**Written task**
Condense the paragraph of the court excerpt on New York's direct wine shipment ban that begins "Plaintiffs, who are here concerned" into a brief list of its main points.

Plaintiffs, who are here concerned only about the distribution of wine, contend, inter alia, that the direct shipment ban violates both the Commerce Clause and the Privileges and Immunities Clause of the United States Constitution.*fn9 "New York's ABC Law on its face regulates interstate commerce and creates discriminatory burdens." Pl. Mem. at 12. Plaintiffs argue that Defendants' explanations of New York's direct shipping ban do not "justify the economic protectionism of [the law]." Pl. Reply at 7. Plaintiffs also contend that New York law "forbids certain advertising of lawful products and thereby deprives all plaintiffs of the free flow of communications guaranteed by the First Amendment." Id. at 3.

Defendants, as noted, rely principally upon the explicit language of the Twentyfirst Amendment and assert "the State has acted within its `core powers' . . . to regulate the `transportation or importation' of alcoholic beverages for `delivery or use' within the State." Def. Mem. at 6. They contend that "where, as here, a state regulation concerns `whether to permit importation or sale of liquor and how to structure the liquor distribution system,' which is the `central power reserved by § 2 of the Twenty-first Amendment,' that ends the inquiry." Id. at 7 (quoting Capital Cities Cable, Inc. v. Crisp, 467 U.S. 691, 715, 104 S.Ct. 2694, 81 L.Ed.2d 580 (1984)).*fn10 Defendants further contend that the New York Alcoholic Beverage Control "regime" advances and is premised upon legitimate state interests protected by the Twenty-first Amendment, including promoting temperance, ensuring orderly market conditions, and raising revenue. Id.*fn11 With respect to communications, Defendants assert that the ABC Laws includes a "narrowly tailored restriction on commercial advertising for alcoholic beverages . . . plainly aimed at preventing the unlawful solicitation of orders for direct shipments of alcohol to New York residents by unlicensed suppliers." Def. Mem. at 29 (emphasis in original). In his November 4th letter, Defendants' counsel argues (incorrectly in the Court's view) that: "Congress has spoken on the direct shipment of wine, has struck the balance it deems appropriate, and has therefore removed the issue of state direct shipping bans from application of the `dormant' Commerce Clause."

**Information supplied**

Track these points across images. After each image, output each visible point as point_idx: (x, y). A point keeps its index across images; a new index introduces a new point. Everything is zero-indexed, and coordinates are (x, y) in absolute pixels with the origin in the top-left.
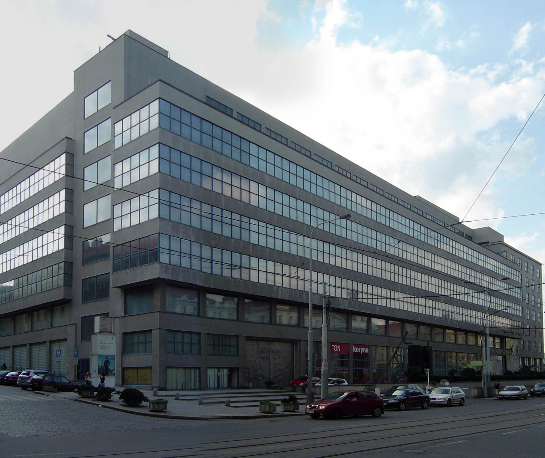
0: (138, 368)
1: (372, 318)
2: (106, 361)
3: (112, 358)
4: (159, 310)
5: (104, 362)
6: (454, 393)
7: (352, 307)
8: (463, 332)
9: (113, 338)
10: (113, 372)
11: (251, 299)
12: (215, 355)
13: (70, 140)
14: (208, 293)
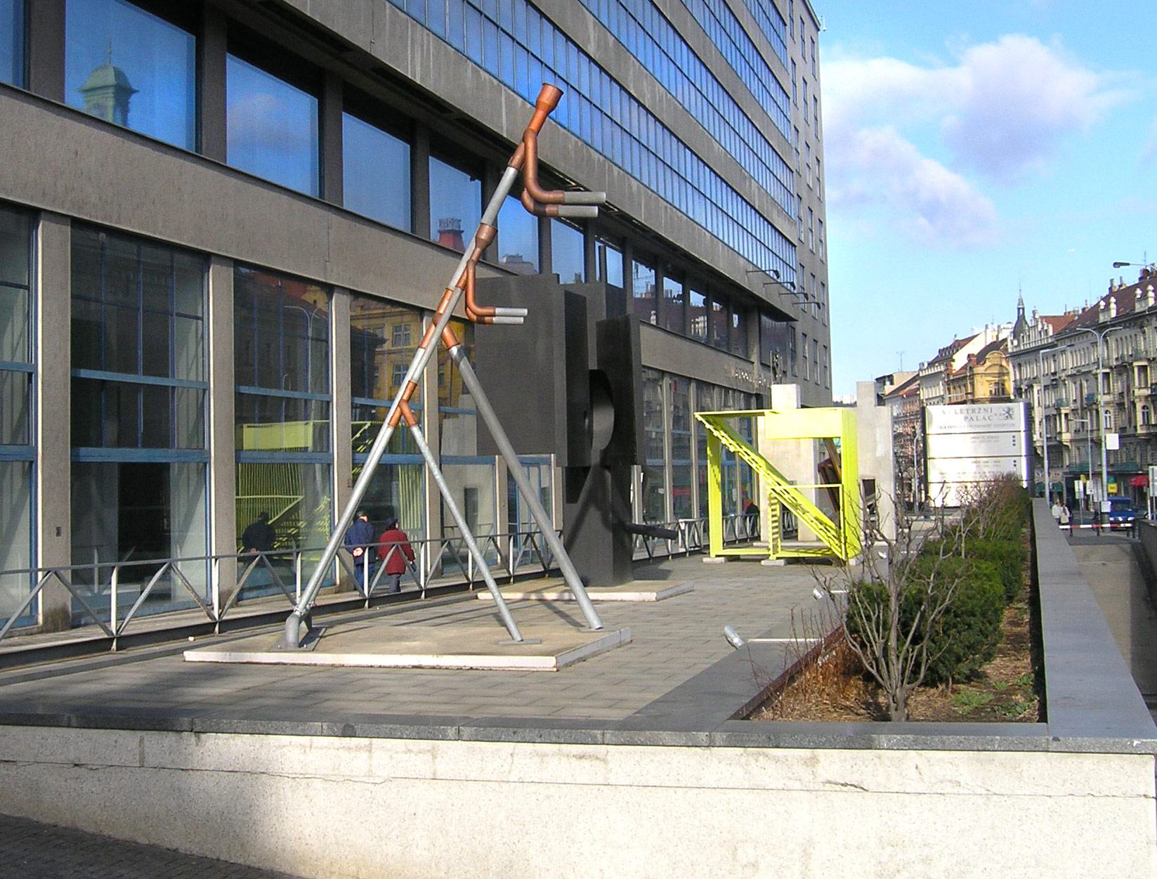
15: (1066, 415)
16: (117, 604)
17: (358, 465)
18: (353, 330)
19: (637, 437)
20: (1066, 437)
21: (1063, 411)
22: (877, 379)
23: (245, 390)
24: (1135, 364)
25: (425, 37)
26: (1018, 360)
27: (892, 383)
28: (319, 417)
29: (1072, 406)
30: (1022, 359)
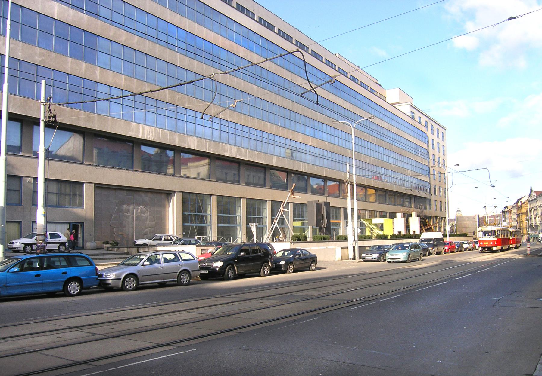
1: (311, 178)
14: (142, 145)
15: (538, 217)
16: (274, 229)
22: (505, 207)
25: (415, 135)
27: (507, 209)
28: (368, 217)
29: (540, 215)
30: (531, 202)
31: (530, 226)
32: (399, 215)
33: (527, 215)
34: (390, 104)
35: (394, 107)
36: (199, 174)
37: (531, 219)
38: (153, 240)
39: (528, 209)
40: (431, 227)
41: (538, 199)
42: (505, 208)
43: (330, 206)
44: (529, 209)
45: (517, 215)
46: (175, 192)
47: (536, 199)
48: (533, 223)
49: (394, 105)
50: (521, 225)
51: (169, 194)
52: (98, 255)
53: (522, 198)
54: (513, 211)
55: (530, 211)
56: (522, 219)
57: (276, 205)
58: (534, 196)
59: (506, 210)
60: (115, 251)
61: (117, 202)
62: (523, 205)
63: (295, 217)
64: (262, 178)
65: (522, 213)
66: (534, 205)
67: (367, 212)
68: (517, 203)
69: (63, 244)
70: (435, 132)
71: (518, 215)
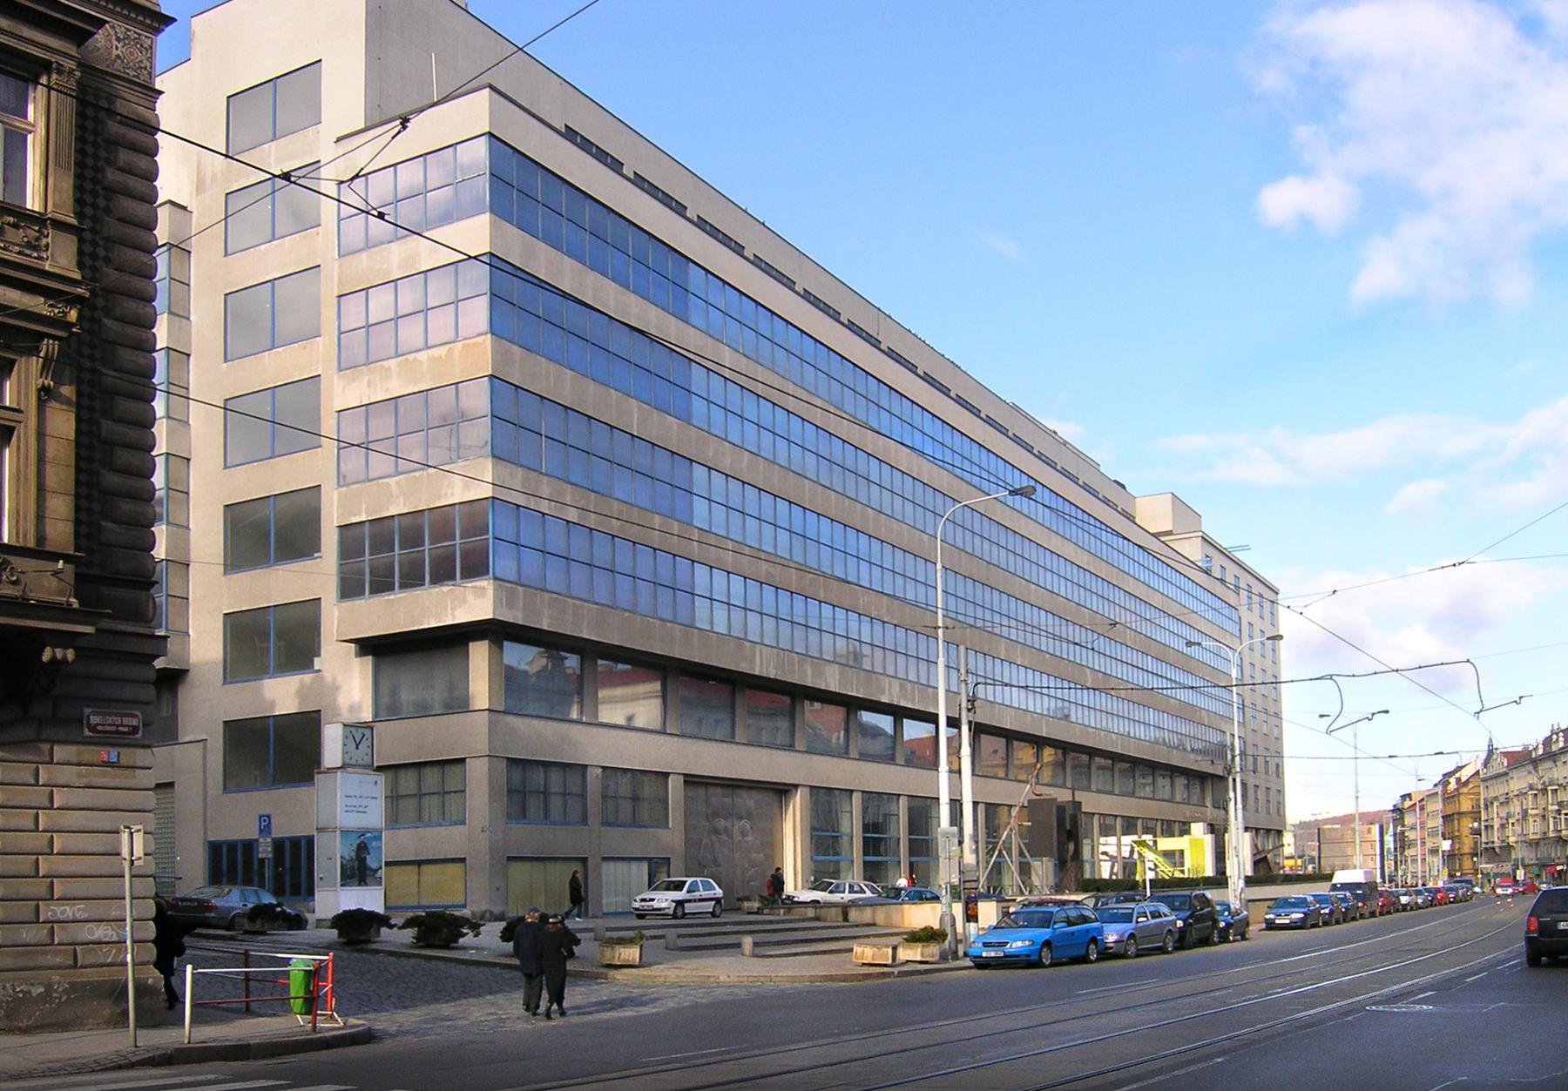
0: (419, 863)
1: (905, 720)
2: (359, 845)
3: (375, 837)
4: (487, 707)
5: (355, 847)
6: (1145, 919)
7: (905, 697)
8: (1128, 762)
9: (376, 783)
10: (378, 875)
11: (628, 664)
12: (619, 826)
13: (181, 212)
14: (508, 640)
15: (1513, 824)
17: (988, 863)
18: (909, 808)
19: (251, 1042)
20: (1512, 840)
21: (1510, 821)
23: (912, 837)
24: (1549, 788)
26: (1487, 784)
27: (1411, 800)
31: (1486, 849)
32: (1198, 828)
33: (1478, 819)
34: (1152, 534)
35: (1163, 542)
36: (630, 718)
37: (1490, 831)
38: (830, 892)
39: (1479, 800)
40: (1266, 857)
41: (1514, 774)
42: (1404, 797)
43: (1083, 810)
44: (1482, 802)
45: (1443, 817)
46: (796, 786)
47: (1506, 774)
48: (1496, 839)
49: (1162, 539)
50: (1457, 846)
51: (783, 791)
52: (750, 923)
53: (1459, 768)
54: (1430, 807)
55: (1486, 807)
56: (1458, 830)
57: (825, 800)
58: (1501, 764)
59: (1408, 803)
60: (779, 915)
61: (709, 812)
62: (1465, 790)
63: (868, 832)
64: (1002, 753)
65: (1459, 813)
66: (1497, 790)
67: (1119, 820)
68: (1444, 781)
69: (718, 900)
70: (1256, 607)
71: (1447, 818)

**Final result**
- Plaintiffs are concerned only with the distribution of wine.
- They argue that the direct shipment ban violates the Commerce Clause and the Privileges and Immunities Clause of the U.S. Constitution.
- They claim that New York's ABC Law regulates interstate commerce on its face and creates discriminatory burdens.
- They argue that Defendants' explanations of the ban do not justify the law's economic protectionism.
- They contend that New York law forbids certain advertising of lawful products, depriving all plaintiffs of the free flow of communications guaranteed by the First Amendment.